**WHAT YOU SHOULD DO:**
Skip all pictures. Write out the data below from its first line through the line that contains "(144, 603) none -> [91,254,141,264] o mezcla".

Content revision data:
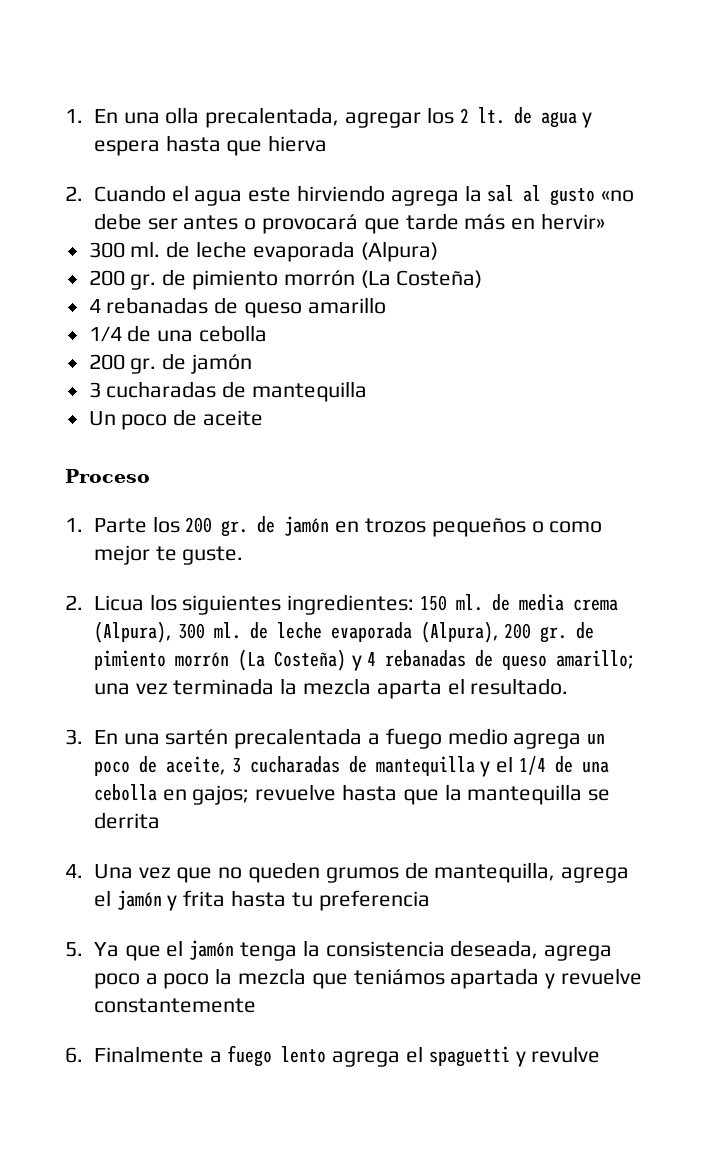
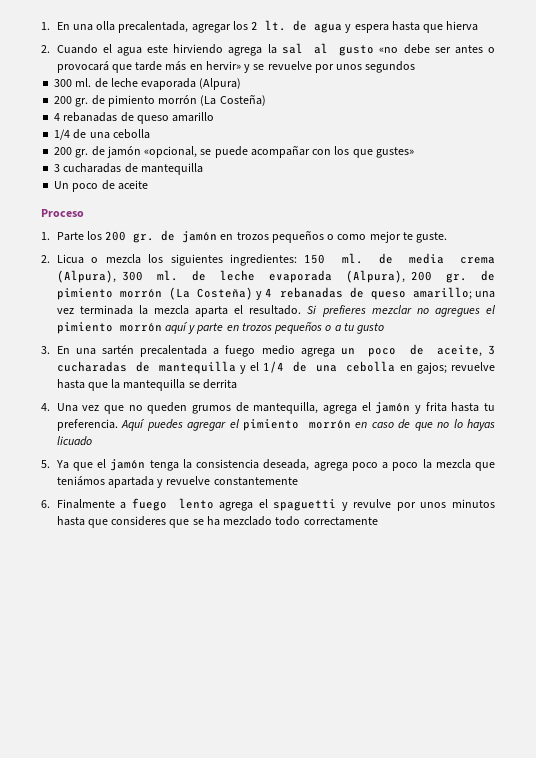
(605, 221) none -> [244,61,416,73] y se revuelve por unos segundos
(253, 364) none -> [144,145,414,158] «opcional, se puede acompañar con los que gustes»
(144, 603) none -> [91,254,141,264] o mezcla
(569, 686) none -> [307,305,496,317] [56,321,385,334] Si prefieres mezclar no agregues el pimiento morrón aquí y parte en trozos pequeños o a tu gusto
[318,890,430,911] preferencia -> [56,419,496,431] [56,436,92,446] preferencia. Aquí puedes agregar el pimiento morrón en caso de que no lo hayas licuado
(601, 1054) none -> [396,499,496,511] [56,516,378,528] por unos minutos hasta que consideres que se ha mezclado todo correctamente

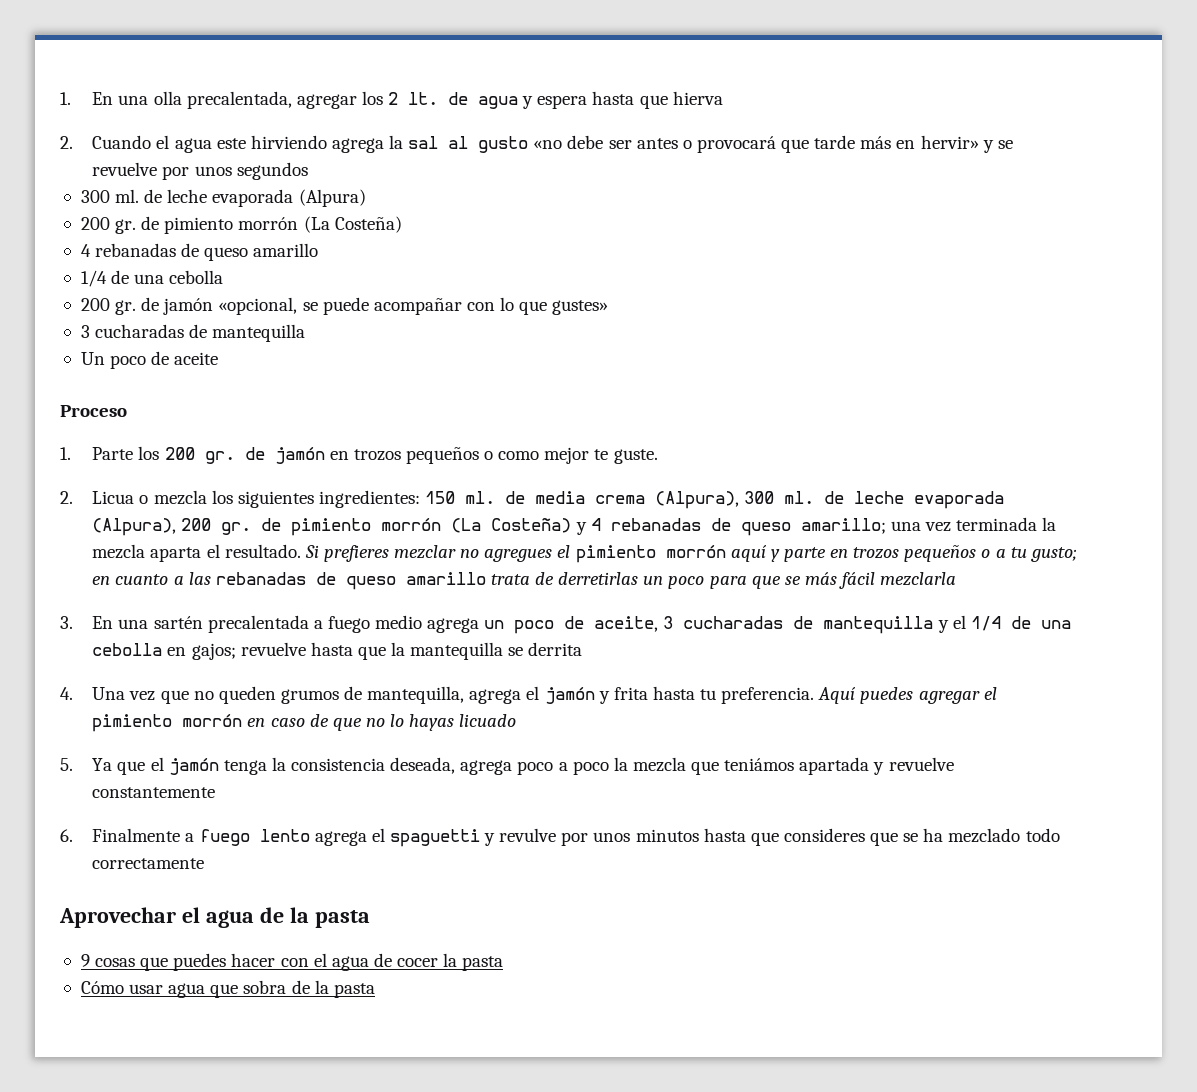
[334,146,350,155] los -> [500,297,515,311] lo
[357,323,385,334] gusto -> [1030,547,1077,562] [92,572,957,590] gusto; en cuanto a las rebanadas de queso amarillo trata de derretirlas un poco para que se más fácil mezclarla
(378, 521) none -> [59,907,370,928] [80,953,504,971] [80,980,375,998] // Aprovechar el agua de la pasta // 9 cosas que puedes hacer con el agua de cocer la pasta // Cómo usar agua que sobra de la pasta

**ANSWER TO THIS PROBLEM:**
(605, 221) none -> [244,61,416,73] y se revuelve por unos segundos
(253, 364) none -> [144,145,414,158] «opcional, se puede acompañar con los que gustes»
(144, 603) none -> [91,254,141,264] o mezcla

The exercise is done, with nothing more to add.